Opportunities, Risks for a “Rule-Breaking” Expansion
What happened last week?
The S&P 500 and Dow fell by -0.64%, and -1.82%, respectively, while the Nasdaq rose by 0.34%.
This week the Fed is expected to lower rates by 0.25% on December 18, following the European Central Bank 0.25% cut last week and larger 0.50% cuts by both the Bank of Canada and Swiss National Bank.
As we describe in our newly released Wealth Outlook 2025, the global economy has defied expectations.
Forecasts of recession in recent years — backed up by usually reliable indicators — came to nothing. Despite the sharpest and most synchronized interest rate hiking campaign by global central banks in decades, growth has endured. Corporate profits in the U.S. recently reached new highs, with profits elsewhere closing in on their former peak.
3 Things to Know
The Hidden Recession and its Impact on 2025 and 2026
The persistence of growth despite numerous contraction signs is the reason we call it a “rule-breaking expansion.” Since 2020’s collapse and rebound, annual measures of global growth haven’t fallen below 2.5%. US growth over any 12-month period hasn’t fallen below 1.3%.
In 2025 and 2026, we expect this rule-breaking expansion to continue. We also expect the growth to be accompanied by further geopolitical and political discord. Amid the inevitable noise, we remain focused on the drivers of global growth, both shorter and longer term, while monitoring the evolving risks.
Growth Masked the Economic Weakness from 2022–2024
So why did broad economic output and employment endure in growing? The rebound from the uniquely severe collapse in services during the pandemic allowed related industries to recover.
This offset the losses in cyclical industries, those most impacted by central bank tightening and fears of a wider downturn.
Meanwhile, the bear market of 2022 in bonds, with another 25% intra-year drop in the S&P 500 was the “double dip” that some investors still fear today.
For Investors Seeking a Bear Market, It May Not Happen in 2025
Much of what we’ve just explained about the economy should be considered hindsight for investors.
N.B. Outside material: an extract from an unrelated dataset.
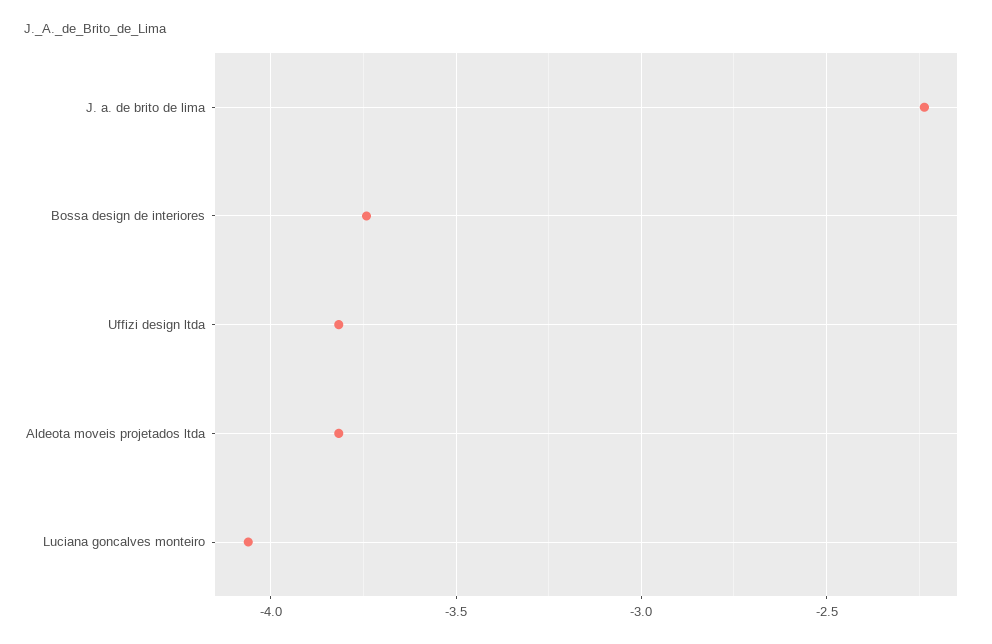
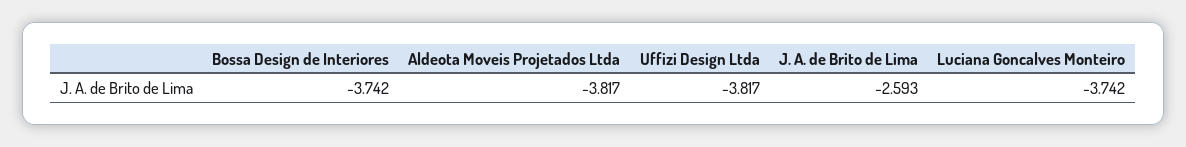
J. a. de brito de lima: -2.25 -> -2.593
Luciana goncalves monteiro: -4.05 -> -3.742

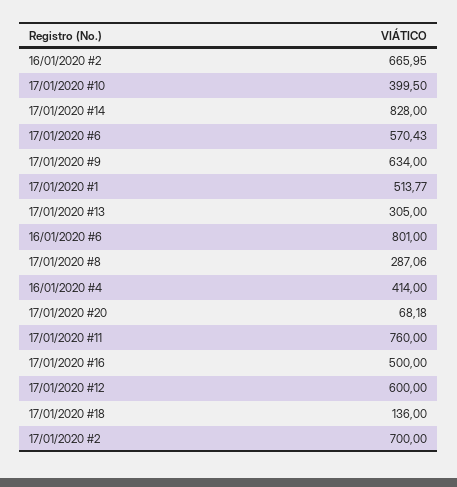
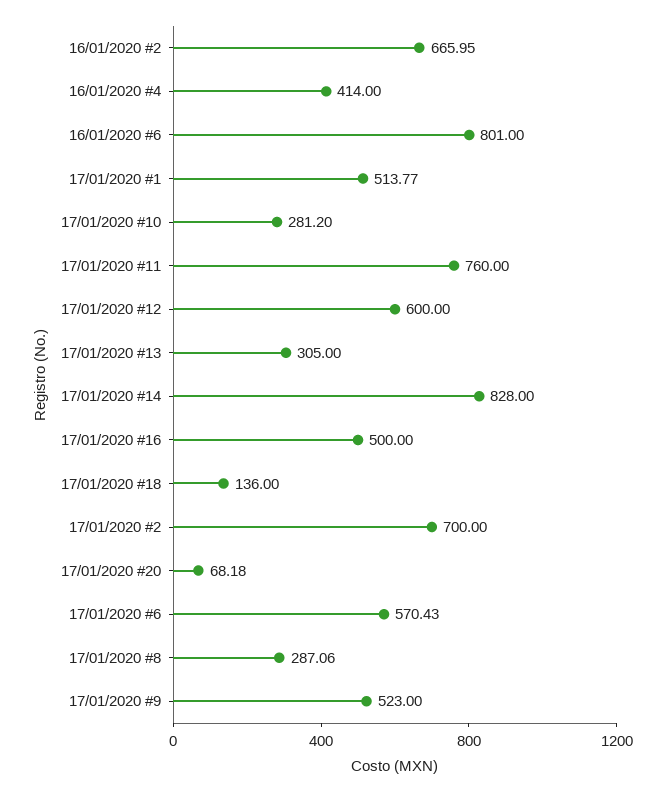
17/01/2020 #10: 399.5 -> 281.2
17/01/2020 #9: 634 -> 523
The S&P 500’s 58% total return over the past two years came from a depressed point in 2022. But EPS for US large cap shares rose just 10% over the same period, with much more of the gains in profits expected to be delivered ahead.
We must consider too that the S&P 500’s strong performance for the past decade, 13.3% annualized, and stark outperformance versus most other assets alters the long-term return outlook. A key message of our Wealth Outlook 2025 is to broaden investment horizons and avoid building a portfolio solely dependent on S&P 500 returns going forward.
We were overweight US large caps through November and continue to be overweight to some degree in US equities overall. But for the coming year, we’ve chosen a tactical mix that diversifies and broadens to many of the less expensive US and global assets that have been left behind.